◆ **What you need to do**:
With the images left out, print all of the records below exactly.
START Source records
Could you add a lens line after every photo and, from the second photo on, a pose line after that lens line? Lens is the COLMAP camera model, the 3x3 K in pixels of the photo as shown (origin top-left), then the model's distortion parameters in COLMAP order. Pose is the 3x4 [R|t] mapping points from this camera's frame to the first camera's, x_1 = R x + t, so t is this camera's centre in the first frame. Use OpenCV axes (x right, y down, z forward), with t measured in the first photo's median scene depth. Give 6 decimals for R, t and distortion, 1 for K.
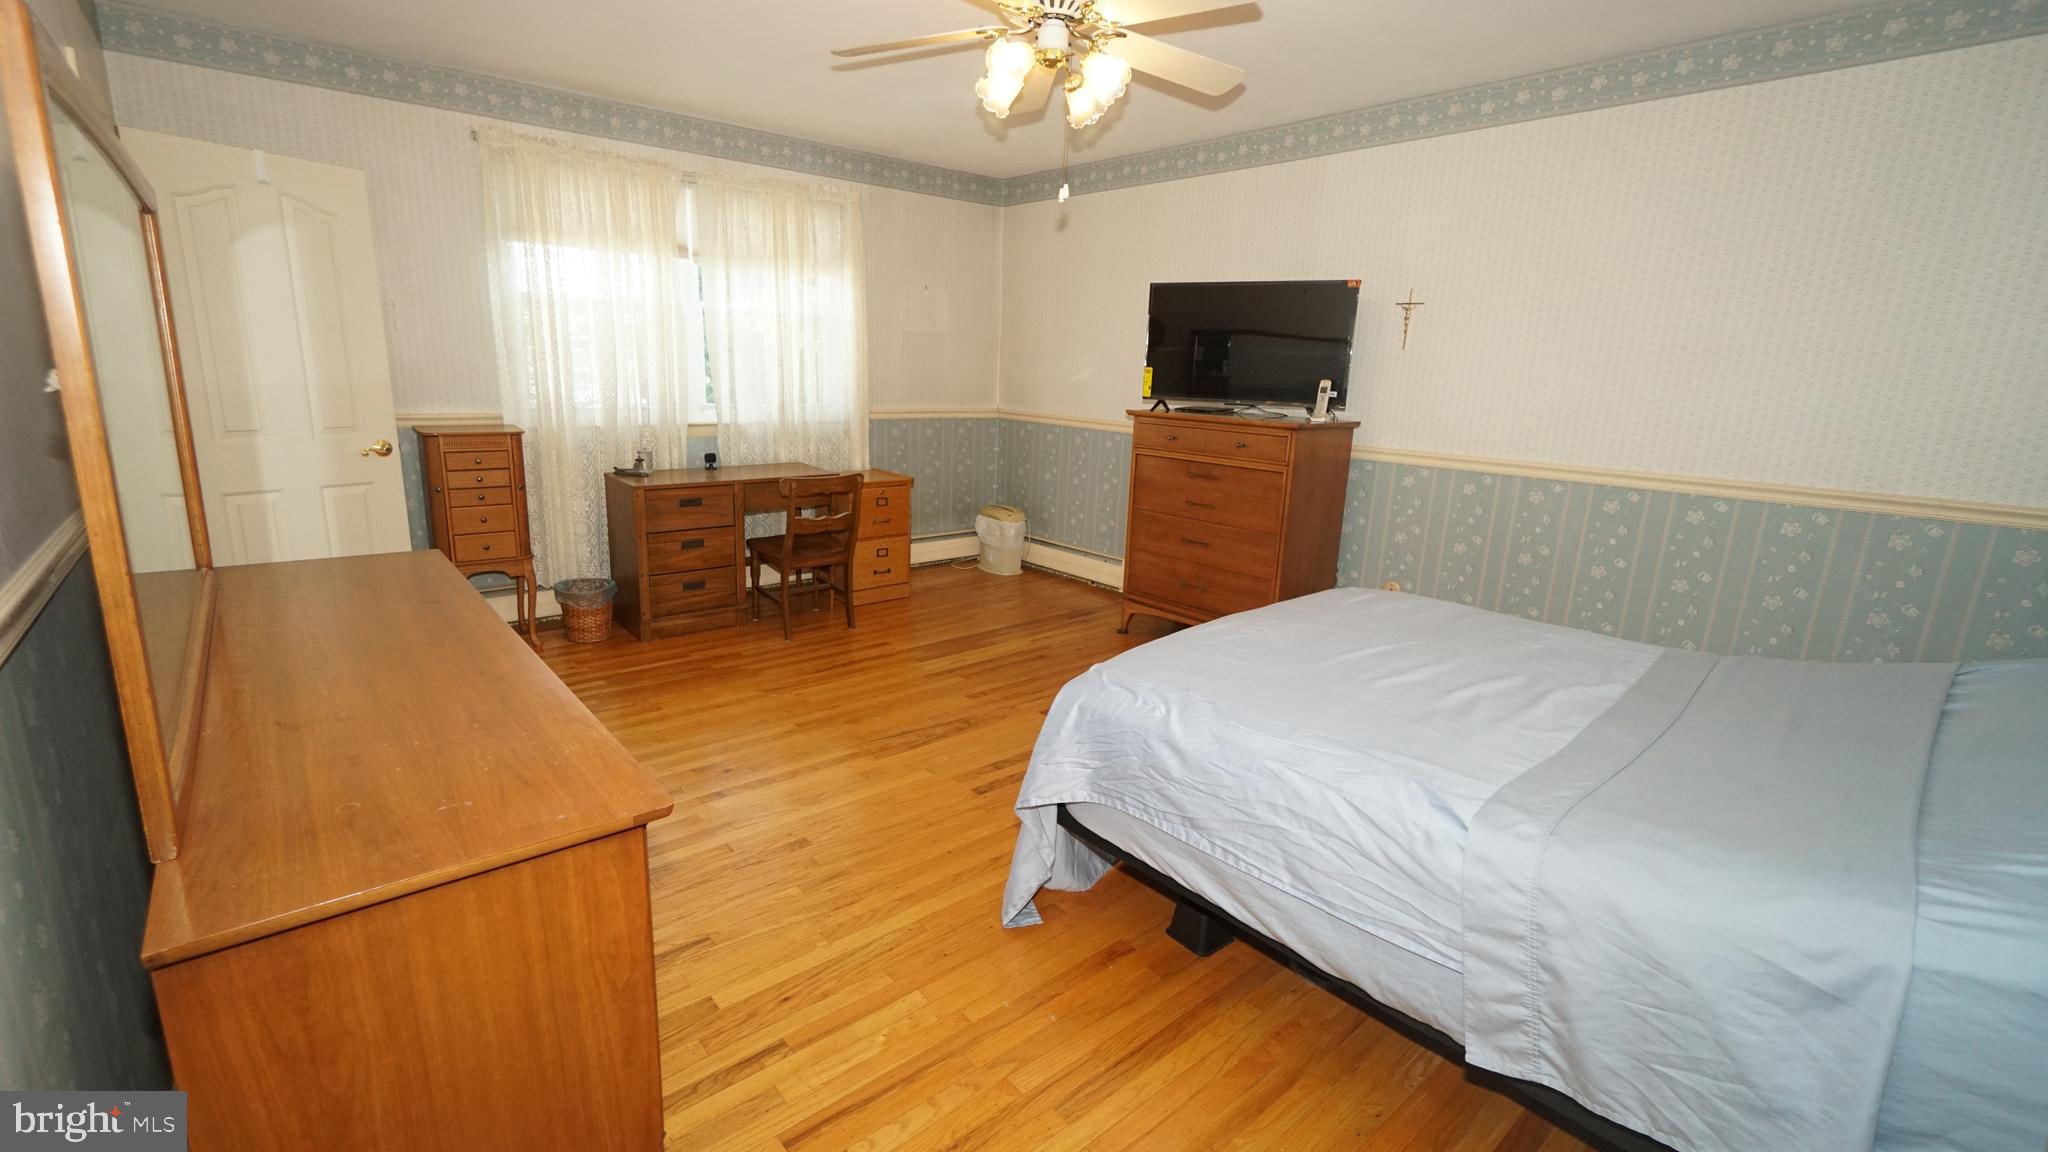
lens RADIAL K [[879.5, 0, 1011.1], [0, 879.5, 575.2], [0, 0, 1]] dist [-0.003300, -0.000181]
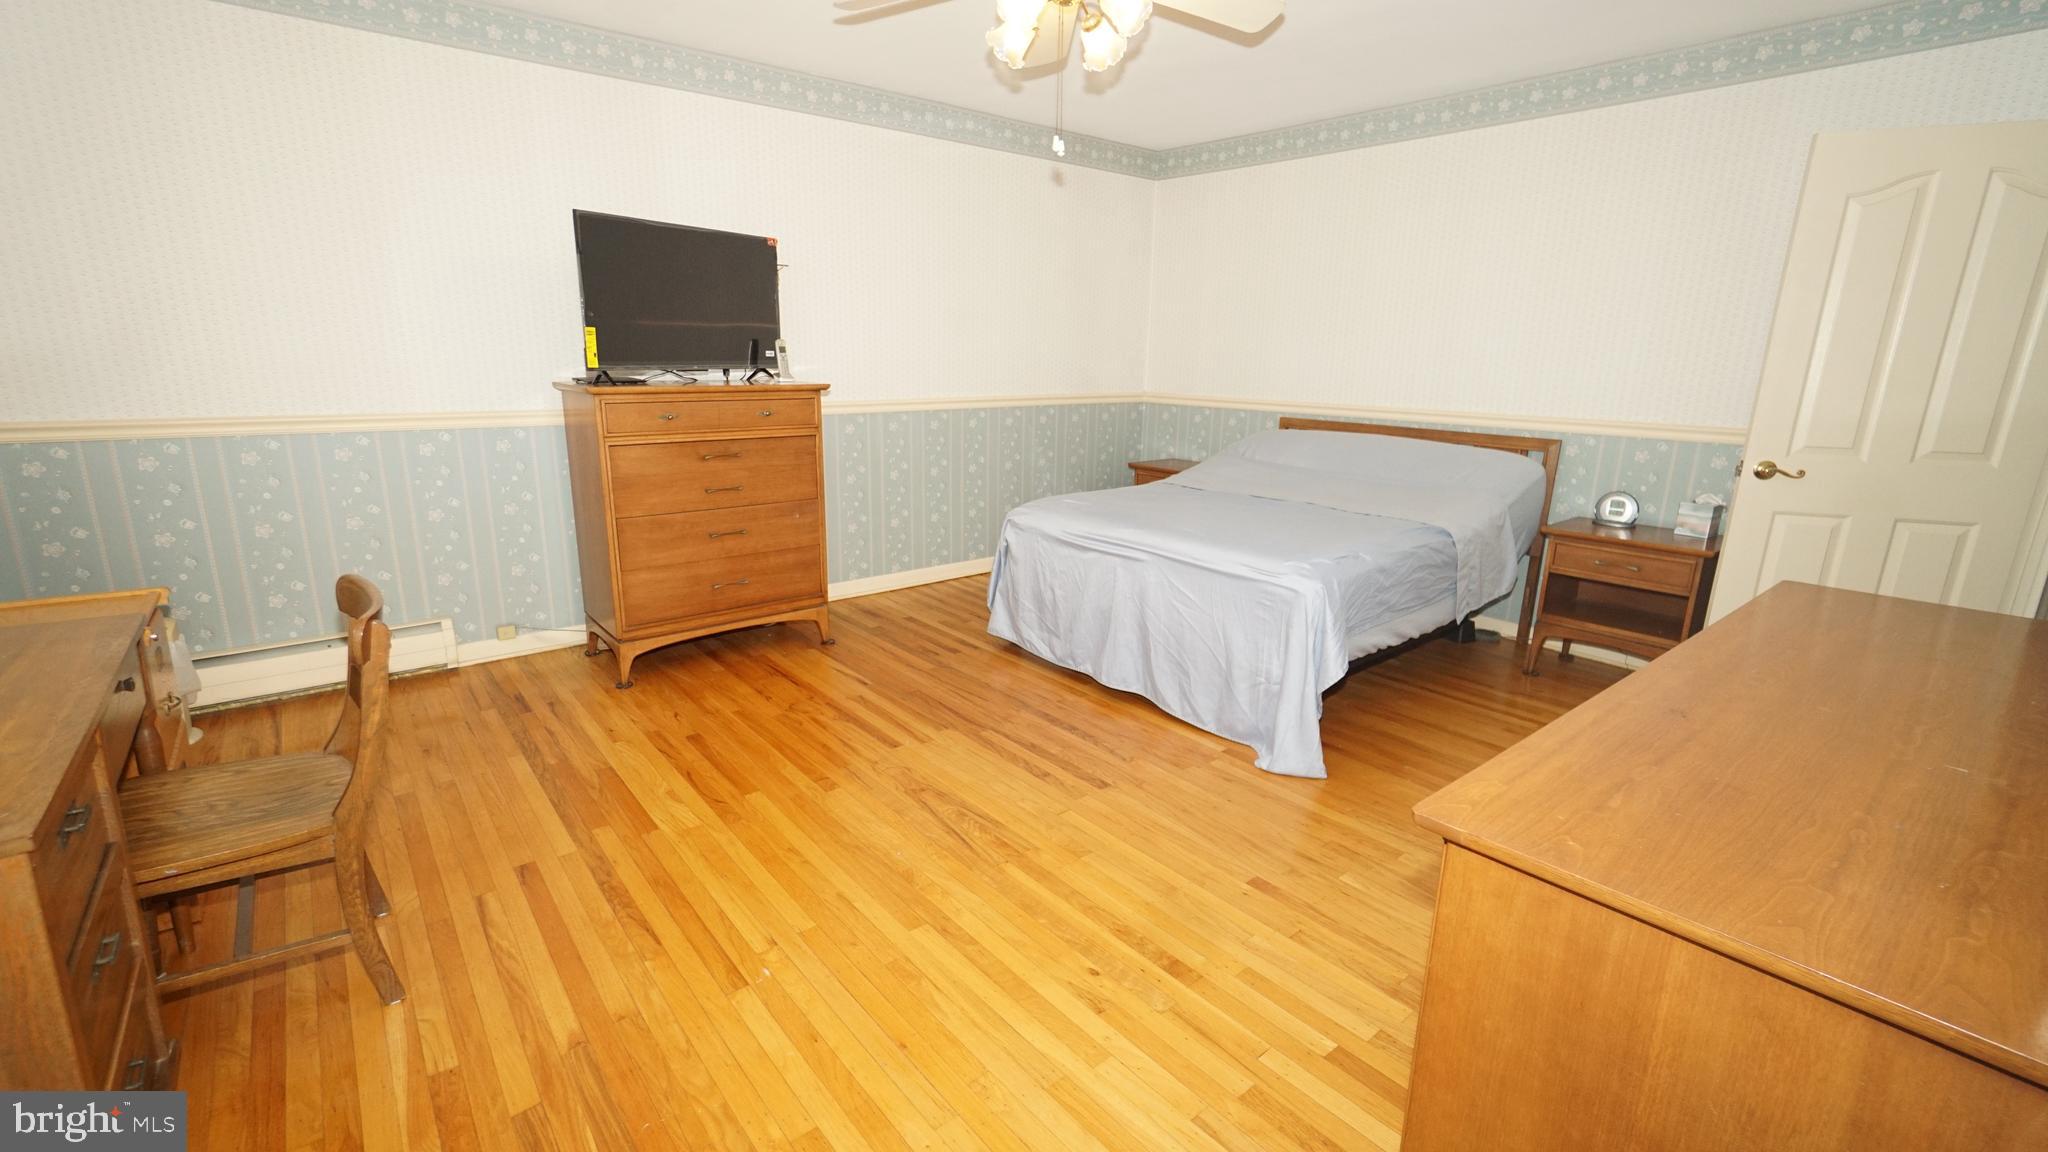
lens RADIAL K [[879.5, 0, 1006.9], [0, 879.5, 565.7], [0, 0, 1]] dist [-0.003300, -0.000181]
pose [[0.033378, -0.275096, 0.960837, -0.656687], [0.215017, 0.940838, 0.261901, -0.186278], [-0.976040, 0.197854, 0.090554, 0.707811]]
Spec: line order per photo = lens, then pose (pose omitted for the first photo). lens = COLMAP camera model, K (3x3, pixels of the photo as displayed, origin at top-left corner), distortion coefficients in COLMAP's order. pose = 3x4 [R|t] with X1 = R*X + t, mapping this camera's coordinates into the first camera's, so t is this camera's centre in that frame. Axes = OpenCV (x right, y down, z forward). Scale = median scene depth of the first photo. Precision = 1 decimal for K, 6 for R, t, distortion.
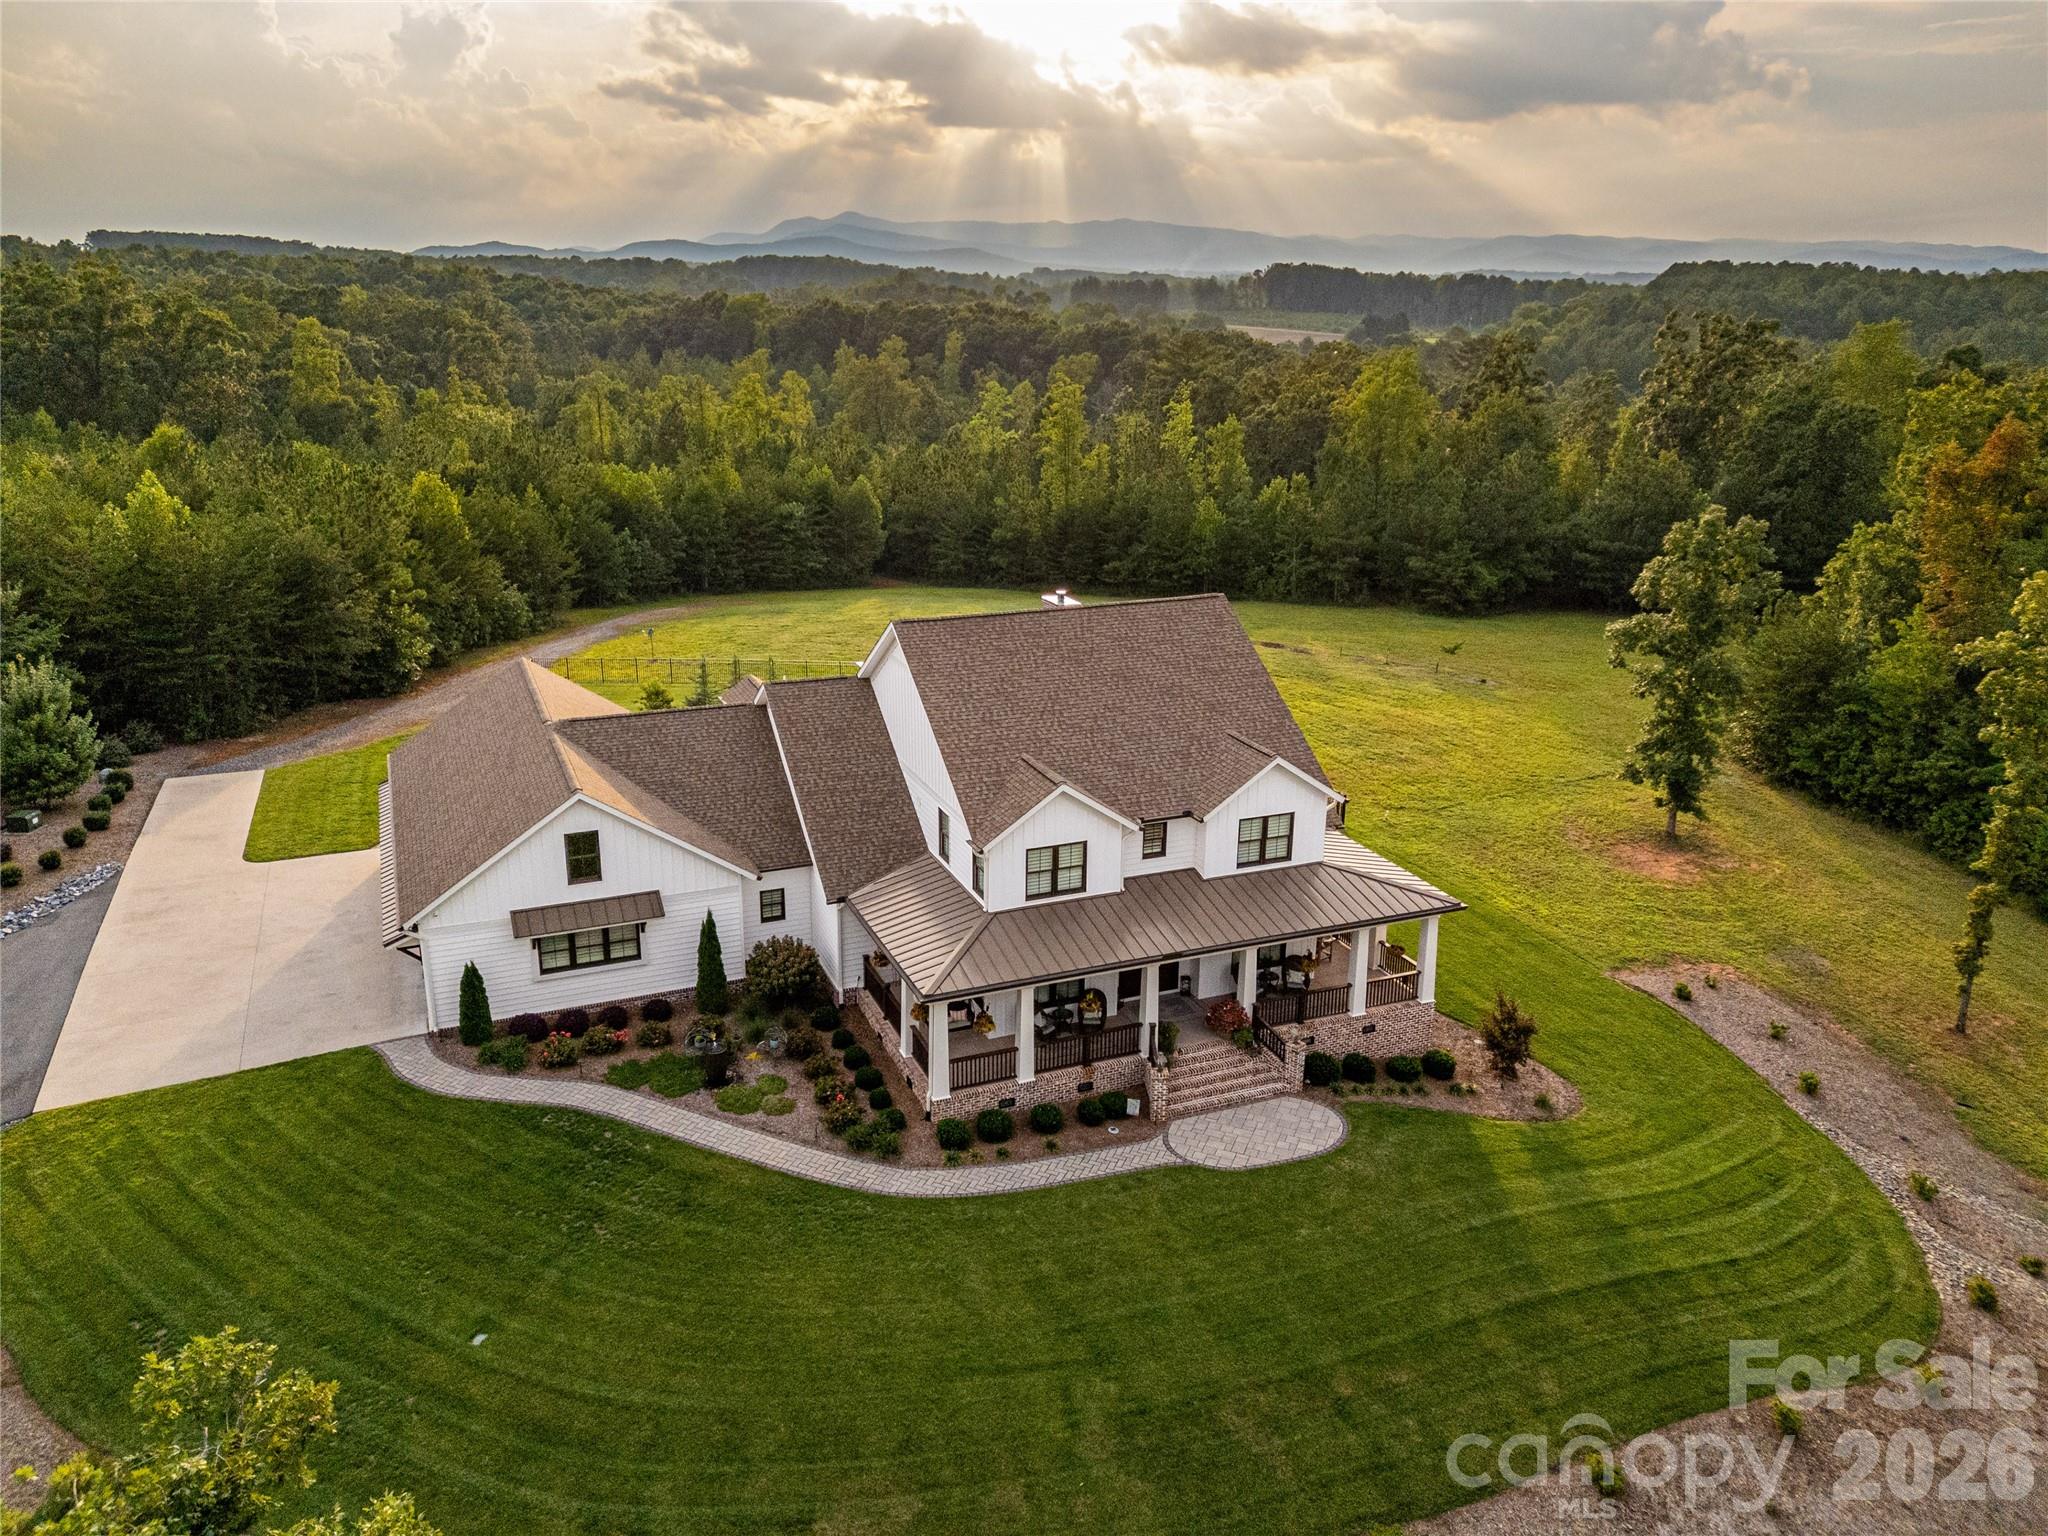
END Source records
◆ **Task answer**:
Could you add a lens line after every photo and, from the second photo on, a pose line after that lens line? Lens is the COLMAP camera model, the 3x3 K in pixels of the photo as shown (origin top-left), then the model's distortion parameters in COLMAP order. Pose is the 3x4 [R|t] mapping points from this camera's frame to the first camera's, x_1 = R x + t, so t is this camera's centre in the first frame. Use OpenCV axes (x right, y down, z forward), with t measured in the first photo's median scene depth. Give 6 decimals for R, t and distortion, 1 for K.
lens RADIAL K [[879.5, 0, 1011.1], [0, 879.5, 575.2], [0, 0, 1]] dist [-0.003300, -0.000181]
lens RADIAL K [[879.5, 0, 1006.9], [0, 879.5, 565.7], [0, 0, 1]] dist [-0.003300, -0.000181]
pose [[0.033378, -0.275096, 0.960837, -0.656687], [0.215017, 0.940838, 0.261901, -0.186278], [-0.976040, 0.197854, 0.090554, 0.707811]]
Spec: line order per photo = lens, then pose (pose omitted for the first photo). lens = COLMAP camera model, K (3x3, pixels of the photo as displayed, origin at top-left corner), distortion coefficients in COLMAP's order. pose = 3x4 [R|t] with X1 = R*X + t, mapping this camera's coordinates into the first camera's, so t is this camera's centre in that frame. Axes = OpenCV (x right, y down, z forward). Scale = median scene depth of the first photo. Precision = 1 decimal for K, 6 for R, t, distortion.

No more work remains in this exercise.